The story seems all too familiar: A huge leak of government documents occurs; the leak immediately is demonized and heavily criticized, with sources in the government claiming these intelligence breaches will endanger foreign nationals and U.S. citizens abroad.

Once again, the whistle-blowing website WikiLeaks is behind the leak of confidential documents. In the “Age of Information,” WikiLeaks is at the forefront, providing a medium for the submission and transmission of documents of any kind.

From files on corruption in Kenya to classified reports from the U.S. State Department, WikiLeaks posts it all. The site aims to create complete transparency, leading many to herald it as a voice for the oppressed.

Subsequently, this has earned WikiLeaks countless awards, including The Economist’s 2008 New Media Award and the 2009 Amnesty International U.K. Media Award.

Even Time Magazine has stated that this could become as important a journalistic tool as the Freedom of Information Act.

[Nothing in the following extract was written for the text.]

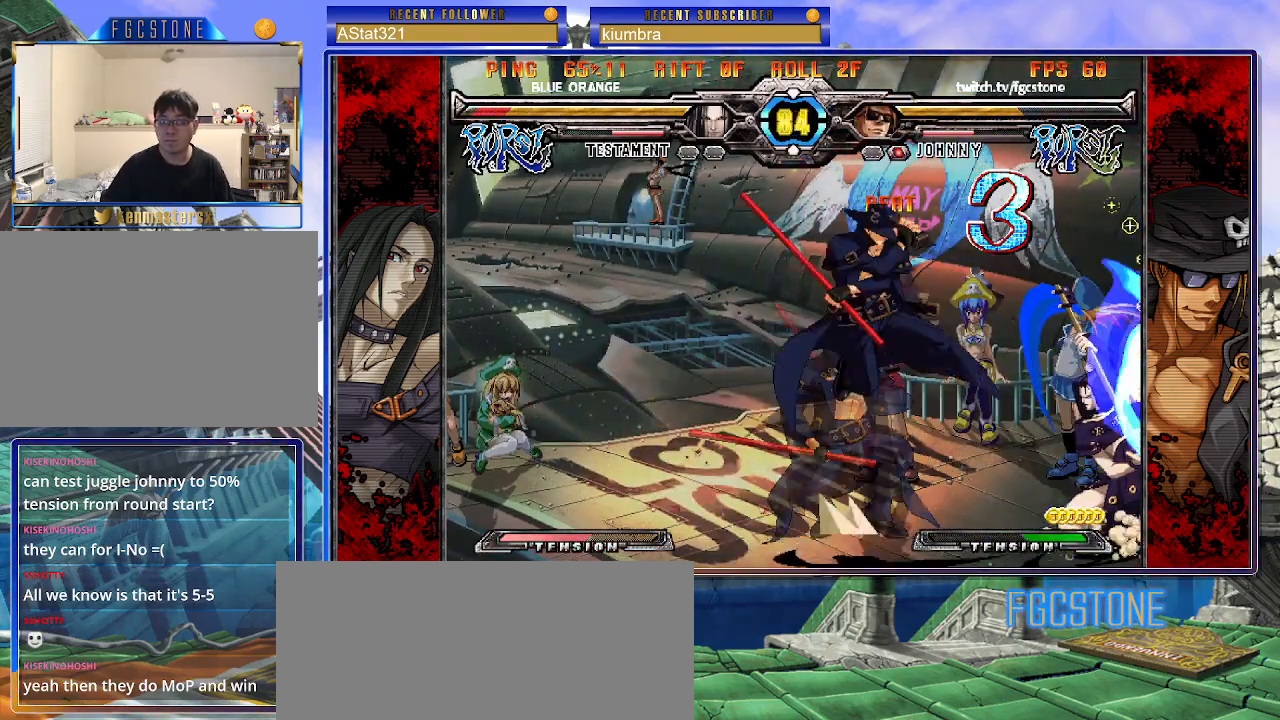
{"buttons": [], "left_stick": "right", "events": [[50, "HS", "up"], [217, "K", "down"], [233, "HS", "down"], [233, "S", "down"], [250, "K", "up"], [250, "S", "up"], [267, "HS", "up"], [333, "left_stick", "right"], [400, "left_stick", "center"], [450, "left_stick", "right"]]}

Any injustice can be exposed to the global community on the site and any government can be held accountable. All it requires is one person to blow the whistle on it.

You might recognize the website from its release of the Afghan and Iraq War diaries earlier this summer. These “war diaries” essentially chronicled nearly every action of the U.S. and NATO forces in Iraq and Afghanistan.

At the time, security officials believed these leaks would endanger U.S. security forces greatly and undermine foreign policy. Yet, three months later, these documents appear to have caused little actual damage, besides being rather embarrassing to the U.S.

The website is releasing more than 250,000 U.S. embassy cables throughout the next few months.

Several hundred of these already have been released, with more coming out everyday. These cables are communications between embassies and include many frank observations from diplomats as well as daily interactions at the embassies.

These most recent leaks have garnered outrage from all of the political pundits. Sarah Palin has tweeted that WikiLeaks founder Julian Assange should be hunted down like the leaders of al-Qaida and the Taliban. I suppose that means we will take 10 years to find him.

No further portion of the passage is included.